One day she calls me and she’s crying. And she says to me, “I love you. I love you. I’m very proud of you and what you are doing.” I didn’t know what to feel because I never heard those words from her. And I was like, “Why do you say this to me at 20-plus years old? Right now I don’t need it.” And she was like, “My parents and all the people around me taught me that way and that you only kiss a child when the child is sleeping.” That’s a very big problem in our country and maybe in all of the post-Soviet societies that a lot of children grew up without love, without the proper soil. And a lot of them become just old, scarred, traumatized people that end up beating their wives or becoming alcoholics and divorcing and all the typical stuff in our societies. And all of this is because they don’t know how to show love and how to grieve.
I have to ask you about the tight square screen format you use in the film. Pavel, how did you decide to use that. And Fyre, when did you find out about this?
I like to work with restrictions. When you have restrictions, I believe you become more creative. And with the square screen, a very big restriction is that the camera is not moving. In the movie, there are only two times when it comes. The first time it moves to the main character’s face when he receives documents about his father. And in the end, the camera is also moving. But this is very difficult when you go to the film set and do square static shots.
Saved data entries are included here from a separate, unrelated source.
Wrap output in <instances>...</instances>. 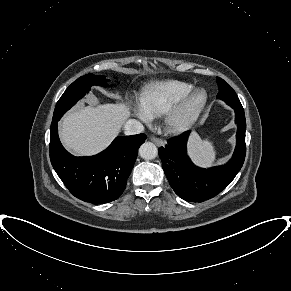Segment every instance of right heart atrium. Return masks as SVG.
Returning <instances> with one entry per match:
<instances>
[{
    "label": "right heart atrium",
    "instance_id": "1",
    "mask_svg": "<svg viewBox=\"0 0 291 291\" xmlns=\"http://www.w3.org/2000/svg\"><path fill=\"white\" fill-rule=\"evenodd\" d=\"M134 113L141 120H143V121L148 120V116L143 112V110L140 107H138V106L134 107Z\"/></svg>",
    "mask_w": 291,
    "mask_h": 291
}]
</instances>
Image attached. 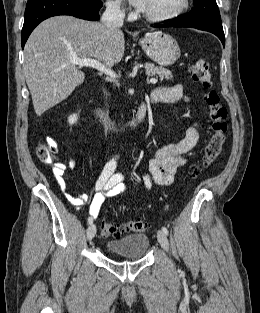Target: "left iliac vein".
<instances>
[{
	"mask_svg": "<svg viewBox=\"0 0 260 313\" xmlns=\"http://www.w3.org/2000/svg\"><path fill=\"white\" fill-rule=\"evenodd\" d=\"M157 238H158V241H159L161 247L164 250L169 251V242H168V239L166 237V234L163 231H158L157 232Z\"/></svg>",
	"mask_w": 260,
	"mask_h": 313,
	"instance_id": "4c4485c4",
	"label": "left iliac vein"
}]
</instances>
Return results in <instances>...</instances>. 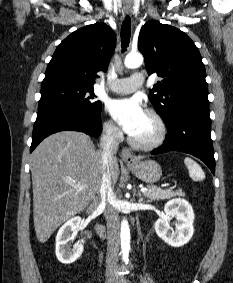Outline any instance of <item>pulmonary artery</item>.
<instances>
[{"mask_svg":"<svg viewBox=\"0 0 233 283\" xmlns=\"http://www.w3.org/2000/svg\"><path fill=\"white\" fill-rule=\"evenodd\" d=\"M143 82V75L136 72L128 78L112 81L110 90L119 94H129L140 88L143 85Z\"/></svg>","mask_w":233,"mask_h":283,"instance_id":"e3ab8cb5","label":"pulmonary artery"}]
</instances>
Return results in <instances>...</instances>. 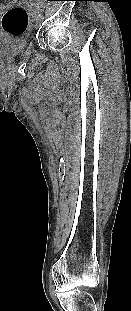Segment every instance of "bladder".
Here are the masks:
<instances>
[{
	"mask_svg": "<svg viewBox=\"0 0 131 311\" xmlns=\"http://www.w3.org/2000/svg\"><path fill=\"white\" fill-rule=\"evenodd\" d=\"M27 47L25 40L0 37V61L10 60L20 55Z\"/></svg>",
	"mask_w": 131,
	"mask_h": 311,
	"instance_id": "31cf9c89",
	"label": "bladder"
}]
</instances>
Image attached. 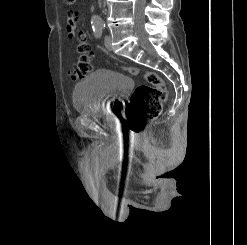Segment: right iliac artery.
Listing matches in <instances>:
<instances>
[{
	"label": "right iliac artery",
	"mask_w": 247,
	"mask_h": 245,
	"mask_svg": "<svg viewBox=\"0 0 247 245\" xmlns=\"http://www.w3.org/2000/svg\"><path fill=\"white\" fill-rule=\"evenodd\" d=\"M102 27L101 26H96V27H93V31H94V35L97 37V38H100L102 36Z\"/></svg>",
	"instance_id": "right-iliac-artery-1"
}]
</instances>
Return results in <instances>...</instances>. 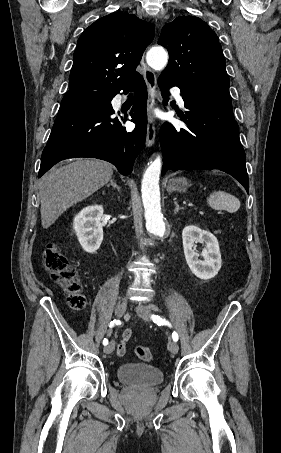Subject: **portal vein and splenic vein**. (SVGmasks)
Returning a JSON list of instances; mask_svg holds the SVG:
<instances>
[{"instance_id":"1","label":"portal vein and splenic vein","mask_w":281,"mask_h":453,"mask_svg":"<svg viewBox=\"0 0 281 453\" xmlns=\"http://www.w3.org/2000/svg\"><path fill=\"white\" fill-rule=\"evenodd\" d=\"M195 210L198 211L199 209L196 208ZM198 212L200 213V215H203V212H202L201 210H199ZM216 212H217L219 215H220V214H222V215L224 214L221 210H217ZM221 212H222V213H221Z\"/></svg>"}]
</instances>
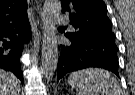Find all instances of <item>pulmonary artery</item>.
I'll use <instances>...</instances> for the list:
<instances>
[{
    "label": "pulmonary artery",
    "instance_id": "e3ab8cb5",
    "mask_svg": "<svg viewBox=\"0 0 135 95\" xmlns=\"http://www.w3.org/2000/svg\"><path fill=\"white\" fill-rule=\"evenodd\" d=\"M57 21L59 23H66L67 22V18H66V16H58L57 17Z\"/></svg>",
    "mask_w": 135,
    "mask_h": 95
}]
</instances>
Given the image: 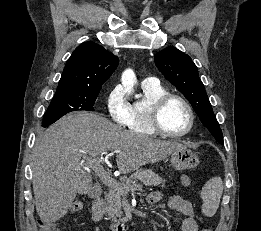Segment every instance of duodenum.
Returning <instances> with one entry per match:
<instances>
[{"label": "duodenum", "instance_id": "410a0bca", "mask_svg": "<svg viewBox=\"0 0 261 231\" xmlns=\"http://www.w3.org/2000/svg\"><path fill=\"white\" fill-rule=\"evenodd\" d=\"M103 203H102V196L99 195L93 202L92 206V215L95 219H99L103 215ZM116 231H127L126 226L119 225L115 228Z\"/></svg>", "mask_w": 261, "mask_h": 231}]
</instances>
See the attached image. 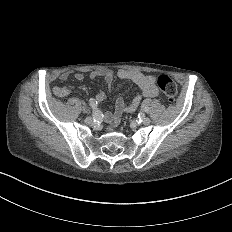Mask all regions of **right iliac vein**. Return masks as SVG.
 I'll use <instances>...</instances> for the list:
<instances>
[{"mask_svg": "<svg viewBox=\"0 0 232 232\" xmlns=\"http://www.w3.org/2000/svg\"><path fill=\"white\" fill-rule=\"evenodd\" d=\"M84 122L87 123L88 125H91V124H92V119H91V117L85 118V119H84Z\"/></svg>", "mask_w": 232, "mask_h": 232, "instance_id": "right-iliac-vein-1", "label": "right iliac vein"}]
</instances>
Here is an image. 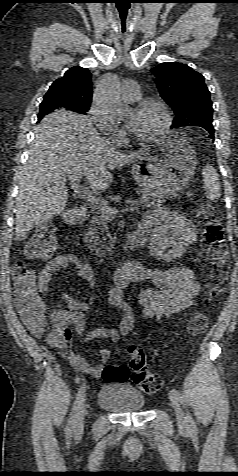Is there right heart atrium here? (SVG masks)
I'll return each mask as SVG.
<instances>
[{
	"label": "right heart atrium",
	"instance_id": "right-heart-atrium-1",
	"mask_svg": "<svg viewBox=\"0 0 238 476\" xmlns=\"http://www.w3.org/2000/svg\"><path fill=\"white\" fill-rule=\"evenodd\" d=\"M88 115L92 124L106 138L117 141L124 137V130L120 126L111 123L96 105H92L89 108Z\"/></svg>",
	"mask_w": 238,
	"mask_h": 476
}]
</instances>
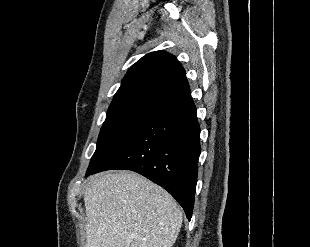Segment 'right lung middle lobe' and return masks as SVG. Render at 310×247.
Instances as JSON below:
<instances>
[{"label": "right lung middle lobe", "instance_id": "right-lung-middle-lobe-1", "mask_svg": "<svg viewBox=\"0 0 310 247\" xmlns=\"http://www.w3.org/2000/svg\"><path fill=\"white\" fill-rule=\"evenodd\" d=\"M158 112L157 109L147 106L108 112L87 173L106 162L143 124Z\"/></svg>", "mask_w": 310, "mask_h": 247}]
</instances>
But I wanted to focus extremely on the characters and on his face and on his character. It is very claustrophobic. You really spend some time with these people, and we don’t use the beauty of the landscape. We were actually able to capture very beautiful shots, beautiful images, but we did not put them in the movie.
I will be really happy if when you watch the movie, you think about your father, your family, your problems in your life, like you are looking into a mirror. That’s why we also don’t show a picture of his father. We don’t see the image, we only hear the stories. Yeah. But you as a viewer can think of your father’s face.
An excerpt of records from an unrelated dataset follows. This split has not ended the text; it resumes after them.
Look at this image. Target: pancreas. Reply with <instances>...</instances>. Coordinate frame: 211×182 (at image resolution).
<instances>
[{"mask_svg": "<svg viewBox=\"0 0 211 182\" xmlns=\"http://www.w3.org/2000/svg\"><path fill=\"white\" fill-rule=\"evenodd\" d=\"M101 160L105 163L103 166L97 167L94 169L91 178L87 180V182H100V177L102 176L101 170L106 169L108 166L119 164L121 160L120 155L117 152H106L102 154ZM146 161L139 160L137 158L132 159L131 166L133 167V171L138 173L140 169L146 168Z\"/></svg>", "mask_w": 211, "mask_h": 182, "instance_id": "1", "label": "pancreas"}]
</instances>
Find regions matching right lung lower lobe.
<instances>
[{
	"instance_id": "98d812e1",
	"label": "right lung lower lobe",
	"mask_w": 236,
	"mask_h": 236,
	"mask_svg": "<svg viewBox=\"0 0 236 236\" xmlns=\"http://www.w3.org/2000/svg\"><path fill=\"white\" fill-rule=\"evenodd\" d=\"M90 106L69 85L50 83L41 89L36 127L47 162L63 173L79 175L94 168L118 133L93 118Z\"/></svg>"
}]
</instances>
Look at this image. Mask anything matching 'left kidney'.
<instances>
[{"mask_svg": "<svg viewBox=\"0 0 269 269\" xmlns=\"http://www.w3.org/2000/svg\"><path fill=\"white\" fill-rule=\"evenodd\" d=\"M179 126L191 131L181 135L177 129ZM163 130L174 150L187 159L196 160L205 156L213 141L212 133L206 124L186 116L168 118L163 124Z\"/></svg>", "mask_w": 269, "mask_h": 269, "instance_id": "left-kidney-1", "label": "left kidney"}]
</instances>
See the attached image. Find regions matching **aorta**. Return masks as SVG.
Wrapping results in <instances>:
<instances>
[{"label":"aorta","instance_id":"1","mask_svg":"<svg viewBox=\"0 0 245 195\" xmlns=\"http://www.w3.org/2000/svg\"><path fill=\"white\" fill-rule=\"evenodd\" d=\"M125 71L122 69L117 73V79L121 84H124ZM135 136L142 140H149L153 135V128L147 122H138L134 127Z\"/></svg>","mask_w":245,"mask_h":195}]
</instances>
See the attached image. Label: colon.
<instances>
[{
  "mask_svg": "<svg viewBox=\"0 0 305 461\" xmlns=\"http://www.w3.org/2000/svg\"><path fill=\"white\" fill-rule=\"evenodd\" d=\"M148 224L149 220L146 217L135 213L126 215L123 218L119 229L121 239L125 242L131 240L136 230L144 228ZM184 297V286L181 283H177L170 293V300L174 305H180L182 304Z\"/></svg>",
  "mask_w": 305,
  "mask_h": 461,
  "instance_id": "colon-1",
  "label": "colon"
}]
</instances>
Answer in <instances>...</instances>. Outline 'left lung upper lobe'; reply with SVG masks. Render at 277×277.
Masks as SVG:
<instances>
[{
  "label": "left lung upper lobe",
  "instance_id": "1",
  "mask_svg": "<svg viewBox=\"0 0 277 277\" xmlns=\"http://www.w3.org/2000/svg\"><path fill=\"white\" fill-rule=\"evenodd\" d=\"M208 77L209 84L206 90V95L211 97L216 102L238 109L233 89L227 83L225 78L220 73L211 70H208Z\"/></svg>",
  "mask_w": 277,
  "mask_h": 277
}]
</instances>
Fyre I found out [about the square format] at the premiere. I was wondering: “Why are they closing the curtains so much? What are they doing?” But I understood it. It’s very beautiful and very authentic and a bit claustrophobic. But the focus is on details. And it lets you interpret. In a lot of the scenes, you wonder what are the other characters doing now, how are they reacting? And what are they thinking? It leaves room for your imagination.